Irgendwann wurde es aber in dem Club zu öde und der Vodka mit Eis zu teuer, so dass wir uns entschieden weiter zu ziehen, nicht zuletzt auch wegen den Alternativgerüchen, die nun auffielen, da das Rauchverbot flächendeckend umgesetzt worden ist. Das Niederdorf sieht aus wie ein mit Krebsgeschwüren überwuchertes Labyrinth, im Halbdunkel der Strassenlampen erinnern die qualmenden Ansammlungen an eine Szene aus dem Film Alien – ich denke Hansruedi könnte sich da reichlich Inspiration holen (wohnt ja gleich um die Ecke). Auch vor den angesagtesten Lokalitäten dasselbe Bild, da bekommt der Begriff Partymeile gleich eine neue Bedeutung. Aus der Meile wird vielmehr ein Bürgersteig (wie ihr merkt gehe ich auf teutonischen Kuschelkurs). Wie lange das wohl gut geht und die Lokale keinen Ärger mit den Anwohnern haben werden?

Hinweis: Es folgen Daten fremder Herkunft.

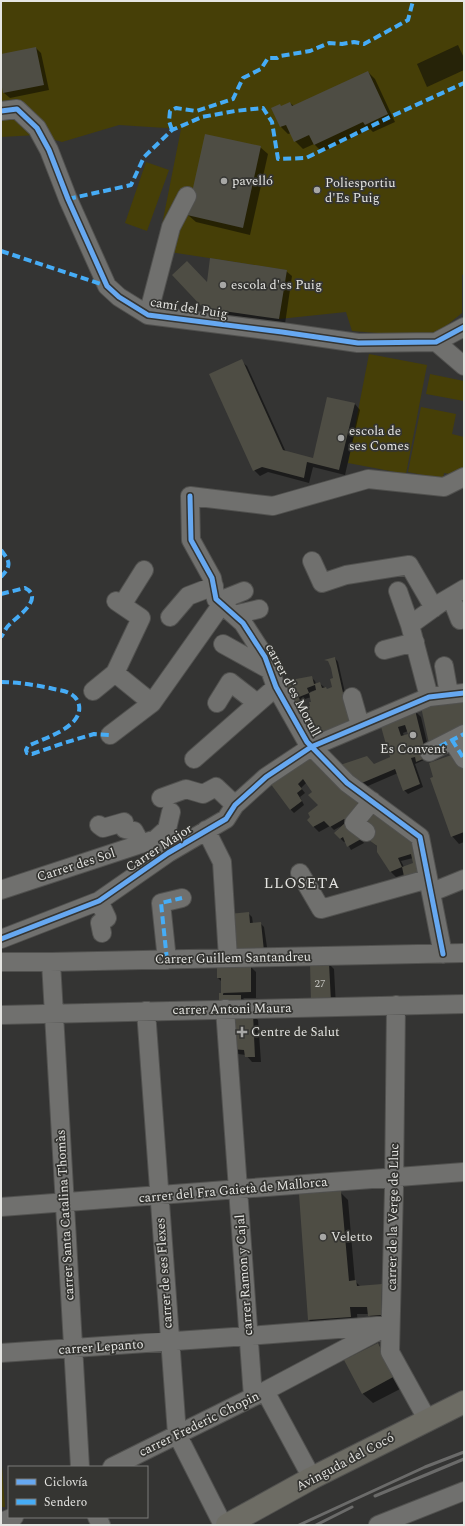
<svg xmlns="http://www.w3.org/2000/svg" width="465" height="1526" font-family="Spectral,serif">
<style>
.green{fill:#463f07}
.water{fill:#262308}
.shadow{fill:#0007;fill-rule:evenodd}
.building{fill:#4e4d44;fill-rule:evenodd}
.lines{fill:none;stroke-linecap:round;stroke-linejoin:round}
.minor-casing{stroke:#51514f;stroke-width:20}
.major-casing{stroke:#51514f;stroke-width:24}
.minor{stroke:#70706e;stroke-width:18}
.major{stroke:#6d6c64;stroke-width:22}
.rail{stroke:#6b6b6a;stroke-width:3}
.quiet{stroke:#46acf6;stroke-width:4;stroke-dasharray:8 4;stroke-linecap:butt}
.cycleway-casing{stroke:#353532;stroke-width:8}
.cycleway{stroke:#66a8f1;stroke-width:5}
.poi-dot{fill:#a7a7a5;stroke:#353532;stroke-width:1.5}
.labels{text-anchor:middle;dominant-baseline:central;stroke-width:3.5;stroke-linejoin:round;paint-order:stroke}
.number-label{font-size:11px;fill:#bfbfba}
.poi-label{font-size:13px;fill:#e5e5e2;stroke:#353532;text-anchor:start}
.street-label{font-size:13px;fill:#e5e5e2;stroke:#353532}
.quarter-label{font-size:15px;letter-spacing:1px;fill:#e5e5e2;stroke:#353532}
</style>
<rect width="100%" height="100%" fill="#343433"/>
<path class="green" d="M1,1H464V274L462,275V313L436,334L415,336L352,331L346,312L279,319L286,270L157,250L181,129L119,125L62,142L37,135L1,137Z
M146,162L169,170L147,231L125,223Z
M369,354L427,365L406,474L348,463Z
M430,374L464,381V401L426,394Z
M421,407L456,414L452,434L464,437L463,476L444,473L443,479L408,472Z
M1,1452L5,1507H1Z"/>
<path class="water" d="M458,45L464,58V70L427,87L417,64Z"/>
<path class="shadow" d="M36,48L41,53L49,90L10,98L4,93L1,77V55Z
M368,72L375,79L395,122L373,132L370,129L322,152L314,144L303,149L295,141L291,133L288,134L281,127L272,109L282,107L290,103L294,106Z
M260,147L268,154L250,235L196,222L188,215Z
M286,271L292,276L285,324L210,313L174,275L207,284Z
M241,361L247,366L286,452L313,459L355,404L360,410L345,475L313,467L309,483L268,472L260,476L254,470L210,374Z
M335,658L338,662L346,697L357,727L312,741L281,683L311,677L315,681L316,684L319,683L328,690L334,688ZM318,689L311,694L310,692ZM311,697V707L304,709L302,700Z
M415,711L421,717L430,755L424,757V760L415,764L423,787L408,794L404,790L398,773L361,789L339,766L374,765L391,757L381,723ZM408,731L409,734L404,736L403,733Z
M311,755L402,830L426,880L405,874L396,877L391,872L378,851V847L352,826L364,843L351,850L346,841L344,842L335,833L341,826L334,830L330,826L319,832L313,826L319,805L313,792L307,782L301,788L305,793L300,797L304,805L294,813L290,809L271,783ZM413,858L414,864L404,867L401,861Z
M464,762V842L459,844L452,836Z
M248,913L252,917L253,924L260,923L264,927L268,954L237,955Z
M329,964L334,969L336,1007L312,1002Z
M251,967L256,972V998H243L246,1001V1008L220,994H224L222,992V982L218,978Z
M253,1015L258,1020L261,1062H252L246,1055L238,1054L232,1049Z
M340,1192L348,1200L355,1281L361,1287L382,1285L389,1293L388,1322L376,1323L368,1314H357L358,1324L316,1327L309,1320Z
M378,1344L388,1354L404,1387L373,1403L362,1393Z"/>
<path class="building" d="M36,47L44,85L3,93L1,82V54Z
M368,71L388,114L365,125L363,122L314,145L309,135L294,142L286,125L280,127L271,108L280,104L281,106L290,102L292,106Z
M205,134L261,146L243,228L187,215Z
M210,258L287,270L279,319L203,308L172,275L187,261L207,282Z
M242,359L283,450L313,458L327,397L355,403L339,470L307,462L304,478L262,467L253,471L209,374Z
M335,657L344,697L354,723L305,736L280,682L312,676L314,684L320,682L322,688L326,687L327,689L332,687L330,679L333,678L331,668L328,661L324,660ZM315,685L316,690L309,693L307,688ZM309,693L311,702H309L310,706L302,709L299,697Z
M464,698V731L430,748L421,707Z
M415,710L425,750L423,751V759L416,762L415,757L411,758L420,784L403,791L395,769L357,785L337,766L367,756L374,764L390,757L387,748L380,723ZM405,725L408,734L401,736L398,727Z
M457,753L464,766V832L451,837L430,778L433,777L429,763Z
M311,754L367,804L361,839L347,847L343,837L340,839L334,833L347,821L344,819L330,827L324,821L313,827L307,820L310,817L308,813L318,805L308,795L312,792L303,779L298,784L302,789L297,793L302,801L290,810L270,783Z
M370,806L417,839L423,876L405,881L402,867L390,872L377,852V846L366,838L358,822ZM411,854L413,863L402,867L398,858Z
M249,912L250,923L261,922L264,951H232L229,914Z
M310,963H329L331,1002H311Z
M217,966H251V992L223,993V995H241V1003H219V993H221V978H217Z
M230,1014H253L255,1057H245L244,1050L231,1049Z
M341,1191L349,1281L356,1280L357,1286L382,1284L381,1315L368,1316L367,1307H350L351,1317L308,1320L299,1194Z
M378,1343L395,1376L362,1394L344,1360Z"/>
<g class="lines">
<defs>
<path id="minor" d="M1,111L17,109L37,128L49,150L68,199L107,286L119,297L148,315L282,332L358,343L436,342L464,327
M148,315L171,227L187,196
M436,342L464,366
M312,561L322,583L346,575L409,565L434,608
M398,591L410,625
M451,597L460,620
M116,601L141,618L115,673L152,703
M219,601L244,591
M122,605L144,570
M234,615L259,609
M170,617L188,596L214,586
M223,644L270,670
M384,650L415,642
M444,666L449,694
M93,691L115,673
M352,697L360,725
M429,697L410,625L442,602L464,589
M217,703L230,682L257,703
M110,735L152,703L222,604
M452,740L464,759
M429,752L464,734
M194,759L276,687
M161,798L186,789L203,794L216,787L235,805
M99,825L103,828L124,822L125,829L134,831L141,844
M206,830L222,862L228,958
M366,832L354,823L372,801
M156,839L167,829L171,812
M300,873L321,909L428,879
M1,890L156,839L168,853
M432,892L464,879
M99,901L107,918L100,923L102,933
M1,939L99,901L168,853L226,819L235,805L266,777L311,747L429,697L464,693
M443,954L420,837L347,783L307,742L276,687L265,657L243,623L216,599L212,578L191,540L190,496L273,506L368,479L444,487L464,477
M167,960L161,903L182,898
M1,962H51L464,953
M51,962L80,1467
M396,1005L394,1189L390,1352L427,1419
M225,1009L253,1397
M146,1011L177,1434L223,1525
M1,1015L464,1004
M1,1207L464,1172
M1,1353L248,1336L390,1325
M265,1391L312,1478
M112,1467L265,1391L384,1328
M97,1517L101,1525
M1,1522L14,1517
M378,1525L464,1491"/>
<path id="major" d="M227,1525L312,1478L464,1402"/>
</defs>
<use href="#minor" class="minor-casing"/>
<use href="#major" class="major-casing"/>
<use href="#minor" class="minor"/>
<use href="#major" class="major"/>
<path class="rail" d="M375,1496L464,1459
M299,1525L425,1467L464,1452
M316,1525L352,1507"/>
<path class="quiet" d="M172,130L169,121L170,111L176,108L196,111L233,99L243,78L261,69L268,58H277L280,56L310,51L329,43L342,44L354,42L364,44L408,20L413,1
M68,199L131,185L144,157L172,130L202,117L235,111L263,108L272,122L278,159L306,158L392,116L464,83
M1,251L107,286
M1,550C10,562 12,565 1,577
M1,594L25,588C45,598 17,617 10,624C6,627 4,633 1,637
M1,682C18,682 34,685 50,688C56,690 63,690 69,693C80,698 83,711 74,721C63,733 43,739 28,746L26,750L27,753L32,754L64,743L94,734L110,735
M452,740L464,759
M429,752L464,734
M167,960L161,903L182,898"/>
<defs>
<path id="cycleway" d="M1,111L17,109L37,128L49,150L68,199L107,286L119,297L148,315L282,332L358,343L436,342L464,327
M190,496L191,540L212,578L216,599L243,623L265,657L276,687L307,742L347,783L420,837L443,954
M1,939L99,901L168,853L226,819L235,805L266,777L311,747L429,697L464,693"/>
</defs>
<use href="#cycleway" class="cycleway-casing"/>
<use href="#cycleway" class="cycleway"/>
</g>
<g class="poi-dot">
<circle cx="224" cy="181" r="4"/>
<circle cx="317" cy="190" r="4"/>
<circle cx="223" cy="285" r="4"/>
<circle cx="341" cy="438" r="4"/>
<circle cx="413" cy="735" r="4"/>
<path d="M240 1026h4v4h4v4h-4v4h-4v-4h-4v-4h4z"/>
<circle cx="323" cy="1237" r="4"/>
</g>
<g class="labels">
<g class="number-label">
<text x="320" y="983">27</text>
</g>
<g class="poi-label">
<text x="232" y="181">pavelló</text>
<text x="325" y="183">Poliesportiu<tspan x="325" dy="15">d'Es Puig</tspan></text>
<text x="231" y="285">escola d'es Puig</text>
<text x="349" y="431">escola de<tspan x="349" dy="15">ses Comes</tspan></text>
<text x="413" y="749" text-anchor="middle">Es Convent</text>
<text x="251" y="1032">Centre de Salut</text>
<text x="331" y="1237">Veletto</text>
</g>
<g class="street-label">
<text transform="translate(189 308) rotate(9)">camí del Puig</text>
<text transform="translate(293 690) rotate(62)">carrer d'es Morull</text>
<text transform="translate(159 848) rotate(-33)">Carrer Major</text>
<text transform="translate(76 865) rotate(-18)">Carrer des Sol</text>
<text transform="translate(233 958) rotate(-1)">Carrer Guillem Santandreu</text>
<text transform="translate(232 1009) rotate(-1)">carrer Antoni Maura</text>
<text transform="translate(233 1190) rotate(-5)">carrer del Fra Gaietà de Mallorca</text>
<text transform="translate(65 1215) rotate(-93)">carrer Santa Catalina Thomàs</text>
<text transform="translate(393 1217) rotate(-89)">carrer de la Verge de Lluc</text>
<text transform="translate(164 1273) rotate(-94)">carrer de ses Flexes</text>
<text transform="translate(244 1275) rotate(-94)">carrer Ramon y Cajal</text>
<text transform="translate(101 1347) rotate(-4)">carrer Lepanto</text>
<text transform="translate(199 1424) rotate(-26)">carrer Frederic Chopin</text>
<text transform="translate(345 1462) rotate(-28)">Avinguda del Cocó</text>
</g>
<g class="quarter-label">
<text x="302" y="883">LLOSETA</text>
</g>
</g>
<rect width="465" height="1526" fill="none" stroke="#e5e5e2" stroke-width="4"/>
<rect x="8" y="1466" width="140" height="52" fill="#353532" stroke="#7b7b78"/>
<rect x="16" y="1479" width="20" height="6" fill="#66a8f1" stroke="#7b7b78"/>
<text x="44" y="1486" font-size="12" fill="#e5e5e2">Ciclovía</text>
<rect x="16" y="1499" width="20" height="6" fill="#46acf6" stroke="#7b7b78"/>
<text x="44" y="1506" font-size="12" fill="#e5e5e2">Sendero</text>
</svg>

Irgendwann waren wir des Clubhoppens müde, überall schöne Leute, kein Rauch um nix, poppigen Drinks (ohne Schirmchen, dafür werden die teilweise aus Gläsern getrunken, die wie Ausstellungsstücke im Museum of Modern Art aussehen) und viel Seifenblasen kommt die Lust nach etwas ehrlichem auf und wir verziehen uns in ein abart-ig gemütliches Lokal, wo zur Abwechslung endlich nicht nur elektronische sondern echte Rhythmen die Leute bewegen und ein himmlisches Turbinenbräu die Seele erfreut.
Irgendwann höre ich Vögelzwitschern… ich bin am leben, draussen, es wird hell, ein Kastenwagen der Polizei rast mit Blaulicht an vorbei und ich fühle mich glücklich, frei und – zuhause.